A condenação se segue a 30 meses de investigação criminal pelo Serviço de Fraudes Sérias, que o deteve em dezembro de 2012, momentos antes que o Departamento da Justiça dos Estados Unidos apresentasse um indiciamento confidencial contra ele como parte de sua investigação criminal paralela.

Nos meses posteriores à sua prisão, Hayes depôs durante 82 horas ao Serviço de Fraudes Sérias, e admitiu tentar influenciar as decisões dos bancos, tanto as de seus empregadores quanto as de outras instituições, a fim de reforçar sua carteira de operações.

Mas Hayes testemunhou que ele só cooperou com o Serviço de Fraudes Sérias porque estava morto de medo de ser extraditado aos Estados Unidos e queria ser julgado em seu país de origem, onde as normas de sentenciamento são notavelmente menos severas.

Quando o processo o irritou, ele reverteu sua decisão de admitir culpa, afirmou o réu. Hayes jamais acreditou que estivesse sendo desonesto, a despeito de ter admitido desonestidade ao Serviço de Fraudes Sérias, ele disse ao júri.

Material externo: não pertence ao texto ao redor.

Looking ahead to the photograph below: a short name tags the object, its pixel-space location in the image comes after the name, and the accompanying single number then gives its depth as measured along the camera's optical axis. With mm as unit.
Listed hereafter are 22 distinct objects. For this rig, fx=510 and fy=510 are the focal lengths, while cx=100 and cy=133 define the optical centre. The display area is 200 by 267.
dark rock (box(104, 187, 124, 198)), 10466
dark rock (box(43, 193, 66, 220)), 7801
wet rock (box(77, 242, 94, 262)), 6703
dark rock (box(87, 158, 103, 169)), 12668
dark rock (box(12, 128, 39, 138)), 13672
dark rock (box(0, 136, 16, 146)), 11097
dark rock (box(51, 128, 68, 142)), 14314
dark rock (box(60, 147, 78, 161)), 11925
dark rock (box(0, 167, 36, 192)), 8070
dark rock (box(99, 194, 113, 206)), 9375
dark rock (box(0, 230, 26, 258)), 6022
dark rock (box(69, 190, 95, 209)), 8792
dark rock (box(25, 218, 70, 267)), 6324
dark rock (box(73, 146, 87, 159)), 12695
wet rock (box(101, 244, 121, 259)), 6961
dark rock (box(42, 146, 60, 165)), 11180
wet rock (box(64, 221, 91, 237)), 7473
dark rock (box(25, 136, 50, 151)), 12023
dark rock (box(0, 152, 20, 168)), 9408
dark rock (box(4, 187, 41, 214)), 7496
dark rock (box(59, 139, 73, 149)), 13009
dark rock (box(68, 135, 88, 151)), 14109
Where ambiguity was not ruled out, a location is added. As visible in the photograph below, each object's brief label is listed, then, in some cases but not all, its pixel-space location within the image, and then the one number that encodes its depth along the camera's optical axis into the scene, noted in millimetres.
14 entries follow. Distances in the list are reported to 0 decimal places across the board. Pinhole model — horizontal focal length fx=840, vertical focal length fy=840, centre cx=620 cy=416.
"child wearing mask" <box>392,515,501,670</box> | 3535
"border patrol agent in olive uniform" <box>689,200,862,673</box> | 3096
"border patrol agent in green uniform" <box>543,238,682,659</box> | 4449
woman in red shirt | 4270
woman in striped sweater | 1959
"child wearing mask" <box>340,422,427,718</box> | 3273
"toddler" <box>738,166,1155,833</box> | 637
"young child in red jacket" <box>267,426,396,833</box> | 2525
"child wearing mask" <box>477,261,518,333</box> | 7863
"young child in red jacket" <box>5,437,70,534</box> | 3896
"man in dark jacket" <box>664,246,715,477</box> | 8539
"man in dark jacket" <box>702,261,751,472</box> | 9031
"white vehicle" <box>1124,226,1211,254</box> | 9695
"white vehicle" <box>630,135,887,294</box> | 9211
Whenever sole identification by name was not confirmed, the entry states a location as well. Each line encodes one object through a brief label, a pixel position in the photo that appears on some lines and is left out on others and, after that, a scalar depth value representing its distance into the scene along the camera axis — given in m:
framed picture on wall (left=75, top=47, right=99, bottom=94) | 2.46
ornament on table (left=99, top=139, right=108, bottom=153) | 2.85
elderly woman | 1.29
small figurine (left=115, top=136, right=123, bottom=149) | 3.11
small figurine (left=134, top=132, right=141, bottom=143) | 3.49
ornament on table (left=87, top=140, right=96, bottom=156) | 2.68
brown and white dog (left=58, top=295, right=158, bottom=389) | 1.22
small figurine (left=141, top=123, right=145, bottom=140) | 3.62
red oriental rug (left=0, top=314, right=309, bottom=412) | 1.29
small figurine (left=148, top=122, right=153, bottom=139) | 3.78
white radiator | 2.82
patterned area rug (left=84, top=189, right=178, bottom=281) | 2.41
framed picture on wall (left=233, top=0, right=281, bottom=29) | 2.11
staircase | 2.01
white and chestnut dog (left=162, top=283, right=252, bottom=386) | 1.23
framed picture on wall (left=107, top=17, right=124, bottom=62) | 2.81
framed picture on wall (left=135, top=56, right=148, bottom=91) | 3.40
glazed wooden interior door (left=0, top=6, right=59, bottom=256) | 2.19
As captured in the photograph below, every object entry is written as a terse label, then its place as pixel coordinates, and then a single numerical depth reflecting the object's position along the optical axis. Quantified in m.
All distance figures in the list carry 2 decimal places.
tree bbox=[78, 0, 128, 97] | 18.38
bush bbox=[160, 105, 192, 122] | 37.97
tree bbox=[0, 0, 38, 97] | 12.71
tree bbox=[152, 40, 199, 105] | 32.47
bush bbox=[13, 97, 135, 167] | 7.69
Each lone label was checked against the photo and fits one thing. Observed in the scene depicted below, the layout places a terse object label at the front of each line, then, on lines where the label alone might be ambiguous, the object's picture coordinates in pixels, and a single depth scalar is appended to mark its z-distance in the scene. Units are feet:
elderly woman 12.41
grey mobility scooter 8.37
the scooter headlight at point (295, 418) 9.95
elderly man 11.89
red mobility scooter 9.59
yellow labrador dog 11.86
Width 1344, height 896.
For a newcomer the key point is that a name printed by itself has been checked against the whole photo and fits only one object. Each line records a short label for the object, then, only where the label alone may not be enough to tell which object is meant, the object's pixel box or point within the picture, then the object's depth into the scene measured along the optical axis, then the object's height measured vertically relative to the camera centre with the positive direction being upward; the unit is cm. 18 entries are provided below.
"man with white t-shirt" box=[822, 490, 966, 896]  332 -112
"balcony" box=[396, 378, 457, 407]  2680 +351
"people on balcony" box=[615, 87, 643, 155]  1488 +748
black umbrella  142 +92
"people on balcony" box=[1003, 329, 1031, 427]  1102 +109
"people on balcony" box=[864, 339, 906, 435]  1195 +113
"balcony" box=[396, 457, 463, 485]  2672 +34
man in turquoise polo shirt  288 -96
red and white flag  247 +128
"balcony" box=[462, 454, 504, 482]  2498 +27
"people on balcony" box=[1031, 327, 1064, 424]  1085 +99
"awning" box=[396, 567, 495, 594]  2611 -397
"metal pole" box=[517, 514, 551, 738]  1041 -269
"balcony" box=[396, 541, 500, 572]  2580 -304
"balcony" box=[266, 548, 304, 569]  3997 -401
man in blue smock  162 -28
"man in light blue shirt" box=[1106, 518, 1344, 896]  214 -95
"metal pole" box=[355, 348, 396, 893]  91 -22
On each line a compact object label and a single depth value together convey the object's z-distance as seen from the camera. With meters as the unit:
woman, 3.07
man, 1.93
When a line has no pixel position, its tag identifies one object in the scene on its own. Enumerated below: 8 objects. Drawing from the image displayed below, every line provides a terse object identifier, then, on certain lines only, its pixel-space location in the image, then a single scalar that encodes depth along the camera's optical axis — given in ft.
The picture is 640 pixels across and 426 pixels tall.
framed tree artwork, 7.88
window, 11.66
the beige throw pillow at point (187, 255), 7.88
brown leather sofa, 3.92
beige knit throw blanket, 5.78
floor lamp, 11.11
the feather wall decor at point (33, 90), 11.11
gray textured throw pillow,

O juiz Cooke, que presidiu o caso, claramente não simpatizou com Hayes durante o julgamento. Diante do tribunal lotado, antes de o julgamento começar, ele definiu Hayes como "por natureza um apostador".

O sentimento era recíproco. Hayes tentou convencer o juiz a descartar o processo antes do início do julgamento, por supostamente ter demonstrado parcialidade excessiva. Ele argumentou que Cooke —juiz da Alta Corte com 14 anos de experiência no circuito— havia demonstrado que não seria capaz de julgar imparcialmente o caso de Hayes por ter a "mente fechada" com relação aos argumentos da defesa.

"Houve desonestidade", declarou o juiz Cooke durante uma audiência aberta. "É um caso claríssimo". Outro comentário ao qual Hayes objetou foi uma declaração do juiz ao advogado que o representava inicialmente, no sentido de que não era tarde demais "para o seu cliente se admitir culpado".

"O juiz absolutamente me odeia", escreveu Hayes em uma nota à sua equipe de defesa naquele momento, de acordo com a decisão do juiz Cooke ao negar o pedido do operador de cancelar o julgamento.

"Um observador justo e plenamente informado se indignaria, em minha opinião, com as despesas incorridas e a serem incorridas pelo público quanto a esse assunto, se estivesse ciente de que o réu havia aparentemente admitido plenamente sua participação nos delitos", o juiz escreveu em sua decisão.

Hayes foi acusado de conspirar com 25 outros operadores e corretores, sete dos quais funcionários do UBS. Entre eles estão Mike Pieri, Simon Oddie, Mirhat Alykulov, Roger Darin, Joachim Ruh, Rolf Keiser e Yugo Matsumoto. Só Darin foi indiciado na investigação, pelas autoridades dos Estados Unidos. Darin ainda não foi formalmente acusado nos Estados Unidos.